Recycled paper products: demand greater than sales - Retailing & The Environment

Discount Store News, March 18, 1991 by Laura Liebeck

Paper recycling is not an entirely new phenomenon. Many paper products, such as cereal boxes, various tissue products and some newsprint, have used recycled fibers for decades. What is new and growing is the recycling effort in some printing and writing areas, spurred by the current interest in the environment.

Numerous manufacturers are attempting to fill that need with a variety of products.

For one, Stuart Hall's new Green Leaf line of green stationery will begin testing a line of cash register tape at a number of major retail accounts during the first quarter, said Charles Hanson, chairman. Green Leaf consists of 34 sku's of school and office stationery products and an additional 12 sku's to 14 sku's will soon be added in office products, he said.

Part of the Green Leaf program is one page of recycling and garbage facts located on all products with a cover.

"If you can't tell the kids about it, they can't relate to it," said Hanson.

TOPS Business Forms, with a program of 23 sku's under the Second Nature moniker, includes what they call a Flash-Fax Letter, a form that triples as a cover sheet, instruction form and response card.

Manco, known for its various home improvement products, offers recycled paper alternatives in self-stick notes, kraft paper, and Caremail boxes, and also is using all recycled materials for its product packaging and company correspondence.

Other manufacturers offering office/stationary and back-to-school paper products from recycled fibers include:

* Mead, via its Green Cycle line. Encompassing a wide range of back-to-school products, Green Cycle includes such items as wirebound and single and multi-subject notebooks, legal pads, clasp envelopes, hanging file folders, kraft envelopes, memo and steno pads and plain writing paper; * DataCom, with Evolution. With about a dozen sku's, Evolution is packaged with a colorful yellow green and lavender cover sheet featuring a tree, the sun and the globe plus a message that says "Help The Earth Fight Back"; * Norcom. Although the program carries no formal name, product covers display the recycle symbol of arrows boldly in the center and a tree pattern at the top. The program features four sku's.

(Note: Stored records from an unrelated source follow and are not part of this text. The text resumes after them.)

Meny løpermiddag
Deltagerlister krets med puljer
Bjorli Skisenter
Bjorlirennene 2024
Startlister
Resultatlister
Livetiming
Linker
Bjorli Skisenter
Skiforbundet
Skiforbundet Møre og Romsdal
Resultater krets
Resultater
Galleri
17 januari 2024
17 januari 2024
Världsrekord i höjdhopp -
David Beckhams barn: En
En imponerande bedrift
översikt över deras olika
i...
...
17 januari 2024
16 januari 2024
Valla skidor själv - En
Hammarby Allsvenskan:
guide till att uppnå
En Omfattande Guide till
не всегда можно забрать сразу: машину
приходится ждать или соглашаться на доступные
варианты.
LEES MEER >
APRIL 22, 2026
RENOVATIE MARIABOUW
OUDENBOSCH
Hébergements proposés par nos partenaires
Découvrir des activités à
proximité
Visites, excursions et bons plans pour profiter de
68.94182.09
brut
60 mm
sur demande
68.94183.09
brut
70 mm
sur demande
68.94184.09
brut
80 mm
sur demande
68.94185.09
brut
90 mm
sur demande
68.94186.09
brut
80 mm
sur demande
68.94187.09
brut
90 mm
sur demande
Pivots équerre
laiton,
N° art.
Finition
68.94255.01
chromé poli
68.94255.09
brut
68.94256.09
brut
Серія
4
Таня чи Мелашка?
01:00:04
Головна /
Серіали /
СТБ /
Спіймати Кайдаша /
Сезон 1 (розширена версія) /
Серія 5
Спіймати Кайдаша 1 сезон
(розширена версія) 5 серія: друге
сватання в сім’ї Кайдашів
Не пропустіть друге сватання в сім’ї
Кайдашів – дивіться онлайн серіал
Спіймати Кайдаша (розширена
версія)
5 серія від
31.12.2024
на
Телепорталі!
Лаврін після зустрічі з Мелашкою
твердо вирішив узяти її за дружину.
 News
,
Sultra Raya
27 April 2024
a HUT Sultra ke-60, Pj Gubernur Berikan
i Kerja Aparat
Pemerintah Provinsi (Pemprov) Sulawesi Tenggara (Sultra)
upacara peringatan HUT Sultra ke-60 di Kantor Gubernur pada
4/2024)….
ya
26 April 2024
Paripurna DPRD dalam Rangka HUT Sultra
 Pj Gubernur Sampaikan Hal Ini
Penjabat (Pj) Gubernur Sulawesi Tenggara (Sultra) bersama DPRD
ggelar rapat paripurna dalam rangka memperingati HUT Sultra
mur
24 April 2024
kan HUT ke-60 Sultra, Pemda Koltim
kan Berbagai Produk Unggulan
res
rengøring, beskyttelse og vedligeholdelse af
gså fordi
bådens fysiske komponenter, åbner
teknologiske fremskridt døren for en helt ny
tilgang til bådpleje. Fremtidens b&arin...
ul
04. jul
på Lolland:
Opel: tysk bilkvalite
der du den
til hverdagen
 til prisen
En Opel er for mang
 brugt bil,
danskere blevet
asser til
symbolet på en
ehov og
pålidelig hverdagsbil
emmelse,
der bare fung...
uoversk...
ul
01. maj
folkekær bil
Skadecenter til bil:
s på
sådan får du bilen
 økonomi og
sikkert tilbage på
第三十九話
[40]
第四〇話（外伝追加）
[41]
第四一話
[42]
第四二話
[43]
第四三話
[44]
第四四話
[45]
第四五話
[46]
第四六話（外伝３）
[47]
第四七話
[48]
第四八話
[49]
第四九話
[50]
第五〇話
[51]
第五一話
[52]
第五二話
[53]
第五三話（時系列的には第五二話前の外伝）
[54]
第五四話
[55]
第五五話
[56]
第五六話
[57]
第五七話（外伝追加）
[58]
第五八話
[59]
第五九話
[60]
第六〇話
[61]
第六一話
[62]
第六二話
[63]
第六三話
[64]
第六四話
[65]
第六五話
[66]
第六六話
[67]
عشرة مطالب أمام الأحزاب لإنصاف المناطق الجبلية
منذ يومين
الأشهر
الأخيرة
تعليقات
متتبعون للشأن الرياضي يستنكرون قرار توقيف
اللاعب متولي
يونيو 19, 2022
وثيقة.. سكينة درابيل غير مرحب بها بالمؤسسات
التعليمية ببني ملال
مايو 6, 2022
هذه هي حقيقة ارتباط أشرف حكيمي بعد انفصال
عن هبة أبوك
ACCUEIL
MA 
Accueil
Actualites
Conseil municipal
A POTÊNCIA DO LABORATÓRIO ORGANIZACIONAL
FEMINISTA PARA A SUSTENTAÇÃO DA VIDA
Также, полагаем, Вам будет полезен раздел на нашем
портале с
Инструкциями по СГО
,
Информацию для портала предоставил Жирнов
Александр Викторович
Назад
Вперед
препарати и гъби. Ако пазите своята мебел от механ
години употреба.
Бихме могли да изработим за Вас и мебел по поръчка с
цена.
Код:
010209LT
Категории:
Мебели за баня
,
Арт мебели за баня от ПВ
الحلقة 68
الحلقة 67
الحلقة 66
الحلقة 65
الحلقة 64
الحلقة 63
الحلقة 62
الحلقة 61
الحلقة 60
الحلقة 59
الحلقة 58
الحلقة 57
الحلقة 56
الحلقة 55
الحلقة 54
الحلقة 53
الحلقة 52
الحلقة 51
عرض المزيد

Recycled paper is also making its way into the greeting card industry. A sampling there has found that:

* American Greetings' new American Greetings to the World line uses recycled paper; * Sangaman is poised to introduce a line of cards with environmental messages that are printed on recycled paper; * Great Northwestern Greeting Seed Company is printing its hot chocolate line of cards on recycled paper.